Toussaint’s Blue Coat And Everything Blue!
By Dominique Dennery September 5, 2017
I realized I was well ensconced in my Blue Period when I chose, yet again, to put a blue patina on a sculpture. Something about this colour strikes me as royal, as in the fleur de lys. Other shades of blue remind me of the deep blue sea I so love: the aqua blue of the Caribbean, the navy blue of the Atlantic or the peacock blue of the South Pacific.
Bronze is gold when it comes out of its ceramic casing at the foundry. Acids can be applied to give it different hues. The foundry professionals spend years learning how to heat the metal to the right temperature, how to add the acids of different colours with a brush, how to use water to cool the metal down and then apply more colour until you have the right intensity while also maintaining a certain transparency for the shine to come through.
So much can go wrong! You heat too much and you tarnish the metal for good. The brush can leave marks; the layers can be too thick and opaque. But what a beautiful effect when all is done! After the colour, liquid wax is applied to seal it in and also add shine. Antioxidants and other chemicals can be added to protect the statue from the elements.
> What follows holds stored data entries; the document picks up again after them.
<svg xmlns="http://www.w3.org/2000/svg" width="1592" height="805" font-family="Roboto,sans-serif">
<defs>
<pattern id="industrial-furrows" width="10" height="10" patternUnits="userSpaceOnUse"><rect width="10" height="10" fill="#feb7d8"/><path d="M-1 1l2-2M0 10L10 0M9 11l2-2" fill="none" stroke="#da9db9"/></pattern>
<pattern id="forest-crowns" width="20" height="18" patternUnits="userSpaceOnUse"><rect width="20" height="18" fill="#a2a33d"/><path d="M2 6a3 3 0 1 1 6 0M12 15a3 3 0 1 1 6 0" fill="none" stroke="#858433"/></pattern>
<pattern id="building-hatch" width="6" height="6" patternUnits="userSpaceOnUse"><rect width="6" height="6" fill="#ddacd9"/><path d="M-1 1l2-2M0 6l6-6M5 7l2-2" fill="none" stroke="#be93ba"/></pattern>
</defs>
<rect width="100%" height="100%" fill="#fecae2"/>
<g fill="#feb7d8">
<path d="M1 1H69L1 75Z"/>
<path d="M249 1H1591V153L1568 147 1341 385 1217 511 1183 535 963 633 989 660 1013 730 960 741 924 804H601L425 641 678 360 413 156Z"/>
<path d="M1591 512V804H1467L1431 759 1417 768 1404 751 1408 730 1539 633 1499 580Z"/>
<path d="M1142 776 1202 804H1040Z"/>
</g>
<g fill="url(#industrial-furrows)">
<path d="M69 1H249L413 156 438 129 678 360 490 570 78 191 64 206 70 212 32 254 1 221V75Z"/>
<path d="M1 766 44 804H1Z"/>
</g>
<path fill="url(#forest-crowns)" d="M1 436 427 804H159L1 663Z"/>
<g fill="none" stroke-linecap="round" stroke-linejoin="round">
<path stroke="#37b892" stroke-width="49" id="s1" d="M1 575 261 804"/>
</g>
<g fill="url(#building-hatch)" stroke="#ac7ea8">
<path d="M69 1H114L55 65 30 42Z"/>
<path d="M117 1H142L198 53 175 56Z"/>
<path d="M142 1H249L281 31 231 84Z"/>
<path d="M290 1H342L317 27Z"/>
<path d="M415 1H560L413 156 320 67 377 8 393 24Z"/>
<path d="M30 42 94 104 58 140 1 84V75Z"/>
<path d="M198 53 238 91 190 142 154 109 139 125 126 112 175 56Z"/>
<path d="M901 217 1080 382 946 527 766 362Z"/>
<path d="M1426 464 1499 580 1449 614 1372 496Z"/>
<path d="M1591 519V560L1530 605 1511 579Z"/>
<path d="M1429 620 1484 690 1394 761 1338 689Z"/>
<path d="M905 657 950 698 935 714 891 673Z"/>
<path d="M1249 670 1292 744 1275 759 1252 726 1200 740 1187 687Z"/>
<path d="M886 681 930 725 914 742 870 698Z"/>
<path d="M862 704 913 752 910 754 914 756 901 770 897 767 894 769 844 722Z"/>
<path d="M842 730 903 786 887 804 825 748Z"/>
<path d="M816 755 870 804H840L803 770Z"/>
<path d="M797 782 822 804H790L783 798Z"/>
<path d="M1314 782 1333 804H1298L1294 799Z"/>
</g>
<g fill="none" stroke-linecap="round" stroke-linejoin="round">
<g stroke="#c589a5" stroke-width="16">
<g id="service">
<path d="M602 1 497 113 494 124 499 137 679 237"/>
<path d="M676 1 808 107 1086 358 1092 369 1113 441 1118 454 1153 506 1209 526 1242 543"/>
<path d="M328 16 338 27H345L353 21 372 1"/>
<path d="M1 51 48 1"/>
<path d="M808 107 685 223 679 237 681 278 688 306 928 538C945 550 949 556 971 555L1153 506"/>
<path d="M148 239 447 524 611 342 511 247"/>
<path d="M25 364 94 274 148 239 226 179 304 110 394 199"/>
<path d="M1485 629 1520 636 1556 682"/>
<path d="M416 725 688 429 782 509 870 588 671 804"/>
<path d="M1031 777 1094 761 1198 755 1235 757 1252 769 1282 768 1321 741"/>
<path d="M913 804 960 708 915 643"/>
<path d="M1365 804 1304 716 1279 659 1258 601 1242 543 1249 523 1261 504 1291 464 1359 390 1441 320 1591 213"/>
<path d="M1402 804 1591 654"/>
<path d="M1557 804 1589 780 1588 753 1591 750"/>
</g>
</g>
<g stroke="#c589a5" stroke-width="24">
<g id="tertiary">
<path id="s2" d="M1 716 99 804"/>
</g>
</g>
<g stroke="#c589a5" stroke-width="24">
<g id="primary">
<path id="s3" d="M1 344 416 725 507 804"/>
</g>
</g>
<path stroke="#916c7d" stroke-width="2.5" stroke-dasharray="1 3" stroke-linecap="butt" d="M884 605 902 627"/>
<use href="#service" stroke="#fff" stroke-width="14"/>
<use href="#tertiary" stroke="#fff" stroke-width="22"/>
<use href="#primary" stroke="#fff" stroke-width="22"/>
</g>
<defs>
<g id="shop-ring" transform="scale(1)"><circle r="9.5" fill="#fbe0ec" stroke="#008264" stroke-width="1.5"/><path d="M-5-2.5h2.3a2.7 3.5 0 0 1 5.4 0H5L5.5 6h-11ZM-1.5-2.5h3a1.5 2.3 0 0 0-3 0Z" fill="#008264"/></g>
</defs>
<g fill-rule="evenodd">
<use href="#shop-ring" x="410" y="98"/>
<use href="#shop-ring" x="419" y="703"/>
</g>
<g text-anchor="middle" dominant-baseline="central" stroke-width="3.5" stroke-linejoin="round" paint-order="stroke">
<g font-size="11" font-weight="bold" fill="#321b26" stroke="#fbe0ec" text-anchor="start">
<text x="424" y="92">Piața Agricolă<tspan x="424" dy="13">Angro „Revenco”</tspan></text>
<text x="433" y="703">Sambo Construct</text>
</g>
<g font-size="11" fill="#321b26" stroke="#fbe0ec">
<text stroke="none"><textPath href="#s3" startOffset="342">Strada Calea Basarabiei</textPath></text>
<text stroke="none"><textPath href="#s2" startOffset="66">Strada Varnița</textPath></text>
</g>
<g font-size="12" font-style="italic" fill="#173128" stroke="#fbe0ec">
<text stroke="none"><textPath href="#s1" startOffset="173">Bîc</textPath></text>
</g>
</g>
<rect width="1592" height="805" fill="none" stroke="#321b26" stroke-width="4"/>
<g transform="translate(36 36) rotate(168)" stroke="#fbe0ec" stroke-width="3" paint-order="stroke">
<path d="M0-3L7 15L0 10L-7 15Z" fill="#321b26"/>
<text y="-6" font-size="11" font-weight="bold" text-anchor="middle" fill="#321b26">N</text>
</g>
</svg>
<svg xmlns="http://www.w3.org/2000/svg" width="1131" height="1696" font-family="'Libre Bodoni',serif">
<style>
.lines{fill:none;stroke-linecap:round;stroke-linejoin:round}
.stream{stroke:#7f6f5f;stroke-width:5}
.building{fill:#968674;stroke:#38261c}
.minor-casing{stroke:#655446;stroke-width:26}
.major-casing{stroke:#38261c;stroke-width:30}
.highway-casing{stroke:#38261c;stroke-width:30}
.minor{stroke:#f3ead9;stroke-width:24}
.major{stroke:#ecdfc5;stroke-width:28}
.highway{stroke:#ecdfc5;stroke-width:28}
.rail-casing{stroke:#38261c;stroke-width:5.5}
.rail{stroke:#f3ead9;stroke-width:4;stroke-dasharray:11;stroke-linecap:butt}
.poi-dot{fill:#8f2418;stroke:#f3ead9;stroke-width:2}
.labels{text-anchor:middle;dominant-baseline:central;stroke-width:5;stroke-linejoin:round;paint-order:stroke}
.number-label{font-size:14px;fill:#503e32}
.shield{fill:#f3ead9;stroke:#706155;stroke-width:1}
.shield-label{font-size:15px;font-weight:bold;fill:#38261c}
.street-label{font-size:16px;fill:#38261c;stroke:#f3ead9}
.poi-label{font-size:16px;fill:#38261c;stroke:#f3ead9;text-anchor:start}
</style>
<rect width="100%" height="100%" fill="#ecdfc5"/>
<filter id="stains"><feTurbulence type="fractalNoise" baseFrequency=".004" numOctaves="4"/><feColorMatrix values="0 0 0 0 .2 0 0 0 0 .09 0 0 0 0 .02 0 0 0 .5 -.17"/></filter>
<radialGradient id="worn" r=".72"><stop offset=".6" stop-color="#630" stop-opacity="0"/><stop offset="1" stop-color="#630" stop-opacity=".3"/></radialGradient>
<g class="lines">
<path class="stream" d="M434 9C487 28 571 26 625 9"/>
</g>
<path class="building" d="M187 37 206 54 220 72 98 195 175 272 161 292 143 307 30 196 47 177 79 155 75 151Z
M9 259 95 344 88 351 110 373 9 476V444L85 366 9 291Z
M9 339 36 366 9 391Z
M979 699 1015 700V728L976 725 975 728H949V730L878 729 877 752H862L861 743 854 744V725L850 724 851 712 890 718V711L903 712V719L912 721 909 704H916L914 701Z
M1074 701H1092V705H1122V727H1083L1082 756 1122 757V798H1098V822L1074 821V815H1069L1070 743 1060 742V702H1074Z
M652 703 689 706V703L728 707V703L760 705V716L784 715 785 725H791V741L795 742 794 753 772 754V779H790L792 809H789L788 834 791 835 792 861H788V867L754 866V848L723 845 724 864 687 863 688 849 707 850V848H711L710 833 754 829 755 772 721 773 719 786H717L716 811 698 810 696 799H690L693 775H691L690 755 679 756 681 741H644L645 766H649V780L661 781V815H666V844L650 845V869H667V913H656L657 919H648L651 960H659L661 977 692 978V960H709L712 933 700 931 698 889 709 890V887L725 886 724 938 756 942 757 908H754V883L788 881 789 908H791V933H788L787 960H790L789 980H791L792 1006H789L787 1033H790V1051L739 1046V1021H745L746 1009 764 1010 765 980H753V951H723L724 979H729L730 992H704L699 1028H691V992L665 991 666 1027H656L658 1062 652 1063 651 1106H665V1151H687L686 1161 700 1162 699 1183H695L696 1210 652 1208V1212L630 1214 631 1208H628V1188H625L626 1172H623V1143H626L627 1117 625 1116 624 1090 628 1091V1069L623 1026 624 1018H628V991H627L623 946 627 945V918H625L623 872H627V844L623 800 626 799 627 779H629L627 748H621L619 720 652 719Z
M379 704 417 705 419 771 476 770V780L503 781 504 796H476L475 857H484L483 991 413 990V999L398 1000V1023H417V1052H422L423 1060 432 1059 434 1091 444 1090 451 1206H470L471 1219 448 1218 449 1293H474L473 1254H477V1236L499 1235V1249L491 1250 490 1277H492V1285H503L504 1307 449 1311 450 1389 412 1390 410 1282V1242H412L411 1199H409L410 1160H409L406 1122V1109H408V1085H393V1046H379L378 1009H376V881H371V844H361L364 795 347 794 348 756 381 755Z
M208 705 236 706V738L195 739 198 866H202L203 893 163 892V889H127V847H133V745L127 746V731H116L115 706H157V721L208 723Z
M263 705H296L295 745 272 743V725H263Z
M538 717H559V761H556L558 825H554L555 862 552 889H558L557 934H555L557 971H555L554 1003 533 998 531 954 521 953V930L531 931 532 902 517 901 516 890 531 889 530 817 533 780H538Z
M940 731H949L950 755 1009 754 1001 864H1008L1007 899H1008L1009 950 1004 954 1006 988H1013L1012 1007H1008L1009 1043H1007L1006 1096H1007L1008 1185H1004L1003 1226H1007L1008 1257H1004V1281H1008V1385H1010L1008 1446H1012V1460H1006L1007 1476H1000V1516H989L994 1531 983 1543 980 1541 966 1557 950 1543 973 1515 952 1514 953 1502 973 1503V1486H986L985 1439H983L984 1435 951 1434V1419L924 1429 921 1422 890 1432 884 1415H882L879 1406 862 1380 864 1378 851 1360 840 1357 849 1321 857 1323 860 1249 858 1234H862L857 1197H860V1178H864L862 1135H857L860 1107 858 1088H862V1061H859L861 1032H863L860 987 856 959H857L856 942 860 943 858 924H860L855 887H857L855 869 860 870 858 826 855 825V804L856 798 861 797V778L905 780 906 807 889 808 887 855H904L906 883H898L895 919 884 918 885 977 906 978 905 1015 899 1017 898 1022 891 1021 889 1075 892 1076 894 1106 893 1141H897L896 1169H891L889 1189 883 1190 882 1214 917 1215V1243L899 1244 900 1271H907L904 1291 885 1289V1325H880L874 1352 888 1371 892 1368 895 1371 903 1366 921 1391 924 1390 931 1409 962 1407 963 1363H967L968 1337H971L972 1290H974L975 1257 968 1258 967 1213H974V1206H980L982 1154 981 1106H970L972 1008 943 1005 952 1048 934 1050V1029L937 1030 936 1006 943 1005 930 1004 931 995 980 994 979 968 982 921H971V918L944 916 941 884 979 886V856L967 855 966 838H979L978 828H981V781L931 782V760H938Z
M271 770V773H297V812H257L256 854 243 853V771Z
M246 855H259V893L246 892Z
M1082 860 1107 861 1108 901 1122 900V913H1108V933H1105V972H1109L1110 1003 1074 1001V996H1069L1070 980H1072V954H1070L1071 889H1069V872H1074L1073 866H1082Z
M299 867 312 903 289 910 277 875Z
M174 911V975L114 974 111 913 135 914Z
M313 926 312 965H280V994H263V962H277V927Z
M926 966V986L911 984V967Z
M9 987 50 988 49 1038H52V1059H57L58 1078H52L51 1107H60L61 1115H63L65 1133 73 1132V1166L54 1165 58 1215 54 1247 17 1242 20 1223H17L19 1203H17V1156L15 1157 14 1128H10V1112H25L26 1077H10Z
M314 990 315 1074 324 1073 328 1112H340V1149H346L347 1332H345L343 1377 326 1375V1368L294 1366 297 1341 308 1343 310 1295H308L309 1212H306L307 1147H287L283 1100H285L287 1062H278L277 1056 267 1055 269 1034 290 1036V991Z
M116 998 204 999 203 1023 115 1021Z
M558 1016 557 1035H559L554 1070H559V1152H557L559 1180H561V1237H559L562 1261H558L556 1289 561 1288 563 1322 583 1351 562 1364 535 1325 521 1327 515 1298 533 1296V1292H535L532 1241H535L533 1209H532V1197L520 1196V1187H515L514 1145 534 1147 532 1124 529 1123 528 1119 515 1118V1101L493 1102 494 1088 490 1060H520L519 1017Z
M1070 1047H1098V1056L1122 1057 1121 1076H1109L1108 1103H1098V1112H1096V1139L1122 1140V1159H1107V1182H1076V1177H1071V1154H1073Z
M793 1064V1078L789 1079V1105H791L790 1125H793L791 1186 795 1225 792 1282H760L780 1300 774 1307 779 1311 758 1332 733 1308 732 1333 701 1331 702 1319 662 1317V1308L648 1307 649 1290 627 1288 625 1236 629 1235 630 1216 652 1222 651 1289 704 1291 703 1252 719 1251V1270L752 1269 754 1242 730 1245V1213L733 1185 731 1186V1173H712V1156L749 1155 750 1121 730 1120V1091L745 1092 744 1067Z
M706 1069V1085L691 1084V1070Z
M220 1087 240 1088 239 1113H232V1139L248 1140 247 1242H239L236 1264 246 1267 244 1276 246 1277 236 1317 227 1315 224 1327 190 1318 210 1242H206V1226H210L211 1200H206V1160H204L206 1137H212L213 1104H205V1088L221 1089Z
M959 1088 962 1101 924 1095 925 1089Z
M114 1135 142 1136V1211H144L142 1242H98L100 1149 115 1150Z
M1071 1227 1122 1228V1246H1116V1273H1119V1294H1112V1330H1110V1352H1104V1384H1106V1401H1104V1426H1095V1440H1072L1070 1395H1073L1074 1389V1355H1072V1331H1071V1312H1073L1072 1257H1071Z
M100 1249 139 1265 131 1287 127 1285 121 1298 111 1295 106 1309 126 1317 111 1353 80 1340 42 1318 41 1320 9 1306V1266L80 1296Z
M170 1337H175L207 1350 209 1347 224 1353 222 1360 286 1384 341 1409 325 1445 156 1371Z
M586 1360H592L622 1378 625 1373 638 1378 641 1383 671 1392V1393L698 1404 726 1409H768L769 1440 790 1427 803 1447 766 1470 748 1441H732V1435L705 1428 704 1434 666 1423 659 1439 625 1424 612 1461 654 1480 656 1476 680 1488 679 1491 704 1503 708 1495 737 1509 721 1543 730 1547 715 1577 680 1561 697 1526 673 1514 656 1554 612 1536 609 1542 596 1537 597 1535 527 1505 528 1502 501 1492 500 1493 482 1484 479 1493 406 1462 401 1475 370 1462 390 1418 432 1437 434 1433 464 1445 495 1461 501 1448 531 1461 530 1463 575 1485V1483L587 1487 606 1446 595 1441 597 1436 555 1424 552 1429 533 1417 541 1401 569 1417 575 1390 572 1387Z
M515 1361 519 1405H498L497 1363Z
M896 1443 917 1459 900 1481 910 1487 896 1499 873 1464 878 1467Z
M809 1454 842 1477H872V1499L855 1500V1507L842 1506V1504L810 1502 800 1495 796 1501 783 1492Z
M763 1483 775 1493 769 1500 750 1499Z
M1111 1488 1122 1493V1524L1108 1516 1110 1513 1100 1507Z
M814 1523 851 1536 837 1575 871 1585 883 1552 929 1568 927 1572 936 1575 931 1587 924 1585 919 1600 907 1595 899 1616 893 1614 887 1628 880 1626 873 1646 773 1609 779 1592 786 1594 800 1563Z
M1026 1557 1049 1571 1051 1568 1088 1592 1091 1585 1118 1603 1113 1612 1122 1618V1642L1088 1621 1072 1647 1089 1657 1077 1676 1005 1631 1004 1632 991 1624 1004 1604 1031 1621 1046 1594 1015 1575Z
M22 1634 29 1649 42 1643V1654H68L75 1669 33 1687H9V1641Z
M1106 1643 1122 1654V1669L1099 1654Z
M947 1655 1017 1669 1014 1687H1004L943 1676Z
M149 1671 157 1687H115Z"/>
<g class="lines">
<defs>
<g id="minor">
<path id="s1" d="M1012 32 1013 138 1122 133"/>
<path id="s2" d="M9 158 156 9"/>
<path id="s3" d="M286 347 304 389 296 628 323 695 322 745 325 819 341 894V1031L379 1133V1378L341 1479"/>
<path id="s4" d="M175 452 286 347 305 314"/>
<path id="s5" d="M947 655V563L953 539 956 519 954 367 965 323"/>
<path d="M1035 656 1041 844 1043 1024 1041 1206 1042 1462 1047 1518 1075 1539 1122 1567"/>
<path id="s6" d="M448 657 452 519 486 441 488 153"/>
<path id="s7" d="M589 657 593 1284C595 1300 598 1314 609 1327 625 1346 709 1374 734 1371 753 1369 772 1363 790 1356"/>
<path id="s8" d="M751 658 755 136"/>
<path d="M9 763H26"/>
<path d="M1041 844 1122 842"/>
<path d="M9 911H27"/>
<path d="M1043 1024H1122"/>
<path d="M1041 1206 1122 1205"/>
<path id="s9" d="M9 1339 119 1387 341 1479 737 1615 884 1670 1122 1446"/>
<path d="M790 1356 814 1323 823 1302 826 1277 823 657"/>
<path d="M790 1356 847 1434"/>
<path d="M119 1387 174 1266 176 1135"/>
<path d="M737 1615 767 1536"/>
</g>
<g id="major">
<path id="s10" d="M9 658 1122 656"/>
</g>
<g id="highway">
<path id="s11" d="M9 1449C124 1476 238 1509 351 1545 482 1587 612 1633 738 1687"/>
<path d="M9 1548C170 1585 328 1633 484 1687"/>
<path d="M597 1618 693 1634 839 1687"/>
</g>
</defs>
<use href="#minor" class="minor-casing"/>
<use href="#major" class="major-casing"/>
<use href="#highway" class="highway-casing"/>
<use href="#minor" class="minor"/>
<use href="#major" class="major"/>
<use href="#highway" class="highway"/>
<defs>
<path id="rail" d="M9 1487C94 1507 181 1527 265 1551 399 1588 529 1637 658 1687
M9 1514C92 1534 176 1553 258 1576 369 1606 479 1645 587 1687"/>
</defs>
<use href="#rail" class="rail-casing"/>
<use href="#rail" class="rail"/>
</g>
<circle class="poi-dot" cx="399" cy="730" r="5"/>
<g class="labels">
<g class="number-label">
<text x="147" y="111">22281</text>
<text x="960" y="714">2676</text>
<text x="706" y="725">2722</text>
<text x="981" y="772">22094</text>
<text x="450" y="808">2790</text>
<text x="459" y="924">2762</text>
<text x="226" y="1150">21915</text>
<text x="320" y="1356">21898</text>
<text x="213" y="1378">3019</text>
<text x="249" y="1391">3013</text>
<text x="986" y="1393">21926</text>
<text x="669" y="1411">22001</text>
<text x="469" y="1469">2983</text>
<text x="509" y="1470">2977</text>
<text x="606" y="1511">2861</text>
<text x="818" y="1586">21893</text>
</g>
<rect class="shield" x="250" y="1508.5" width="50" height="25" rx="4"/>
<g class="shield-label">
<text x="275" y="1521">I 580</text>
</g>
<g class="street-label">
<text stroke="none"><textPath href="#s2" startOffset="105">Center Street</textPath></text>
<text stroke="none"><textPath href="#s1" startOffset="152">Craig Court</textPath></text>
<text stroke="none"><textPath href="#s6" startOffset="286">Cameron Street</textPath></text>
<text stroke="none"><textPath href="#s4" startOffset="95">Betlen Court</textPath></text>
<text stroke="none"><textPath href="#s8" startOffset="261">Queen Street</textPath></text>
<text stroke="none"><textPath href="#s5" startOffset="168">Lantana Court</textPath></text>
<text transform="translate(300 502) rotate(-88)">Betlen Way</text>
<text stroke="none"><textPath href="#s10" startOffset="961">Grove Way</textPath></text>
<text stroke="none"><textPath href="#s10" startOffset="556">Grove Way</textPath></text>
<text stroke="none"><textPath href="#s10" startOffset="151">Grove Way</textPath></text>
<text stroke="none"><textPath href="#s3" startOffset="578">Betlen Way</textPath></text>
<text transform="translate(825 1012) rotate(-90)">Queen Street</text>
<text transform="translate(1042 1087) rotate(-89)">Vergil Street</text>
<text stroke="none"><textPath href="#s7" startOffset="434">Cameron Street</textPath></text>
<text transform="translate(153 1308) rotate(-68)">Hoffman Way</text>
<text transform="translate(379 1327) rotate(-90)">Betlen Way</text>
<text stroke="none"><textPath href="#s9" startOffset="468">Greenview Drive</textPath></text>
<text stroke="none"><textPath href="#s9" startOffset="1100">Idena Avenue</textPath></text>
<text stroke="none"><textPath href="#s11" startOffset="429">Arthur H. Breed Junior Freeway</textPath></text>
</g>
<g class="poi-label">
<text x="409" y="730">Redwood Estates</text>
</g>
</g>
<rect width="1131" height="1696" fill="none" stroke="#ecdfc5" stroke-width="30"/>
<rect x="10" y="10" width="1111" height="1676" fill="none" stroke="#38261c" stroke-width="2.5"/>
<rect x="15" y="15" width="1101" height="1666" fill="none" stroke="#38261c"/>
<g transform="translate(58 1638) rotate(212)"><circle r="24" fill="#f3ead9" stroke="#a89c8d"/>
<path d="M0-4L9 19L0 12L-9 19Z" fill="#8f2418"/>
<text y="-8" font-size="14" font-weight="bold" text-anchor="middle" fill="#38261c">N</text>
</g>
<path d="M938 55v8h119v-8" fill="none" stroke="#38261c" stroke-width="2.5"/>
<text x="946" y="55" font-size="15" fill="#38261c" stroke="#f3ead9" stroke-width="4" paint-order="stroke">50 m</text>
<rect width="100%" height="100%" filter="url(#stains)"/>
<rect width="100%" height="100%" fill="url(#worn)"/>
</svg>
I decided I would work with blue for the French uniform worn by Toussaint Louverture, the hero of the Haitian Revolution.
I hadn’t told my clients in case it didn’t work out and we had to revert to dark brown or black. Well it worked! The royal blue turned somewhat lighter during the process but the effect is like faded wool or cotton and absolutely wonderful for the costume of a military man who waged war in the 18th century!
The unveiling of Jean-Jacques Dessalines at la Maison du Citoyen (Gatineau)
It was a real honour to witness the unveiling of the bronze bust I sculpted of Jean-Jacques Dessalines, founder of the Haitian Nation at City Hall this week. An emotional moment in the presence of the Haitian Ambassador and leaders of the Haitian community who commissioned the sculpture, the Mayor of Gatineau and the President of the Arts and Culture Committee, friends and family.
From concept to clay to mould to bronze required 10 months of labour with coaching from my mentor Rosemary Breault-Landry, who refused to let me give up in frustration. Working on a historical figure where there is little agreement on what he really looked liked (!) was already a challenge. Add to that building a historical costume in clay — complete with shirt, cravat, vest and decorations, Napoleonic hat and plumage — as the clay is drying fast, and you have a recipe for an Artist meltdown. Thank you to all who provided loving support.